Being bullied as a kid is tough business. It happens too much, and goes equally unreported. Many times the bullying goes on until the victim sees no other choice than to --- well, on this blog, let's just say --- take extreme personal measures. Fortunately however, a significant number decide they don't have to go it alone and elect to talk to a trusted adult. How wonderful when that happens.
What do the victims do to get bullied? They're smaller. Or fatter. Or have red hair. Or wear glasses. They are simply different. {I have to pause here for a moment while I ponder the significance of that word: "different" --- because something about everyone, every single person on this whirling sphere, including that bully, is different --- I've always found that to be curious} What then, when that difference is hand flapping or kooky behavior? Holding your ears and rocking back and forth during the middle of the teacher's lecture: that'll get you taunted on the playground, sure as I'm typing this.
What then, if the same condition that causes you to incessantly gnaw on your shirt sleeve also makes it difficult for you to communicate even your most basic emotion or concern? How as a child with a diminished ability to express your feelings are you supposed to explain to anyone just what's going on every weekday during that twenty minutes outside after lunch?
A friend who writes a family blog encountered just such a moment with her own son (read about it here). So far, their situation has been improving. But I have to sadly imagine that this is not always the case.
When you can barely speak, if at all, and can not communicate in abstract terms, and the ones who make you feel warm and secure live at the end of your six hours away from them, how do you cope with such a situation? Are the surrogates who are supposed to be looking out for you --- when your family can not be there --- looking out for you? Do you feel dread, or do you even comprehend the awful things being said to and/or about you? Maybe that's a benefit of autism for some: the teasing can't get to you, because it means nothing to you.
But just as with the neuro-typical kids playing around those of ours who are autistic, bullies can be cruel. I'm hard to convince that autism is an emotional armor suit against such a barrage. Kids are kids, no matter the shape, color or neurological challenge. And though our son who lives with autism is a year or two away from the potential bullying, this will be our issue tomorrow.
So I'm addressing it today: Do you have an autistic (or any special needs, for that matter) kid? Have you encountered bullying yet? How have you handled it? How has your little loved one handled it?
Please share your comments with us; they are very important. Give us some advice. Let us know what worked for you. We'll visit this subject again very soon.
~Jon
4 comments:
Jon, I haven't had this problem personally, but I think talking to the child and to the teachers is a great start. Our school system has a zero tolerance for bullying. As a school system, they have counselors go into every room and talk to kids about what bullying is and how to address it as the one being bullied, the peers seeing bullying, the teachers and adults witnessing and handling, etc.
At the upper grade levels, police officers come in and give similar talks. We have retired police officers in all the schools as advocates, so I think this is why they address it in the upper grades.

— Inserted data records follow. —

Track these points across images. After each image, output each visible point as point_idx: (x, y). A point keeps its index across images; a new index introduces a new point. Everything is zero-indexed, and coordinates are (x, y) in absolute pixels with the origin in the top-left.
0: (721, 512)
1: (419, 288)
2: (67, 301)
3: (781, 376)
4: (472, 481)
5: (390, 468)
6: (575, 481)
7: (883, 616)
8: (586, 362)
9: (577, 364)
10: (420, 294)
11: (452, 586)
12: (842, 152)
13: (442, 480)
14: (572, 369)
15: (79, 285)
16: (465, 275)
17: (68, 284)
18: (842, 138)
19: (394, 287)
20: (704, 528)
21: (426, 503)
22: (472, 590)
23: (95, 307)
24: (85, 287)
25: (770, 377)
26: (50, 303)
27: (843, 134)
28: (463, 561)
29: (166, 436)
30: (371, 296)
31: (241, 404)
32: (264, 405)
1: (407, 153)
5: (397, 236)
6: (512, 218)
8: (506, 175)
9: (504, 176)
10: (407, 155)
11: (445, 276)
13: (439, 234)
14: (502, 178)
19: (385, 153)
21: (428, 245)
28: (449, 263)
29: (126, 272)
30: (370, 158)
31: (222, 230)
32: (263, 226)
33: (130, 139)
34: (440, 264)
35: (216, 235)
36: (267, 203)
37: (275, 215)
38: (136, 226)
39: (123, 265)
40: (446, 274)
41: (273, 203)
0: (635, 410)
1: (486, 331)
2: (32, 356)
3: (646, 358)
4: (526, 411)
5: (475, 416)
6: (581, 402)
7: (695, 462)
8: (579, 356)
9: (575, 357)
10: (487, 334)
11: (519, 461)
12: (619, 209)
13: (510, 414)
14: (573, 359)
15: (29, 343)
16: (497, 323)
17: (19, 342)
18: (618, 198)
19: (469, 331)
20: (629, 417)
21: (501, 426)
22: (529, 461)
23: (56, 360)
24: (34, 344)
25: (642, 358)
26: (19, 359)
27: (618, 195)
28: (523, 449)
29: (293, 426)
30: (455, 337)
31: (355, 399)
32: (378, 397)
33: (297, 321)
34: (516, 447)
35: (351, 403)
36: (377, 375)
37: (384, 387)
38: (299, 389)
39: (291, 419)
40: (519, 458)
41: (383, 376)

Finally, I was just on another website and learned about this peer program http://autismambassadors.org/. Our school system has something similar but not peer initiated.
Corrie,
Thanks for your feedback. Yeah, a mom with a child on the spectrum ran into this issue and I thought it is important enough to mention. I hope we can have some visitors provide suggestions and dicussion about it.
Jon, thank you so much, not only for mentioning my story, but for your insightful thoughts on bullying. Very well said.
Corrie, thanks for posting the website; right now I'm not able to get to it, but I will keep trying. I'm sure I speak for Jon as well as myself when I say we appreciate all the resources we can get our hands on.
Deanna,
I'm happy to be able to say the things I do. I only pray that at some point I'll never have to say them again. For now, I'll continue to soldier on, crusade, advocate and thump people on the melon (metaphorically speaking, of course).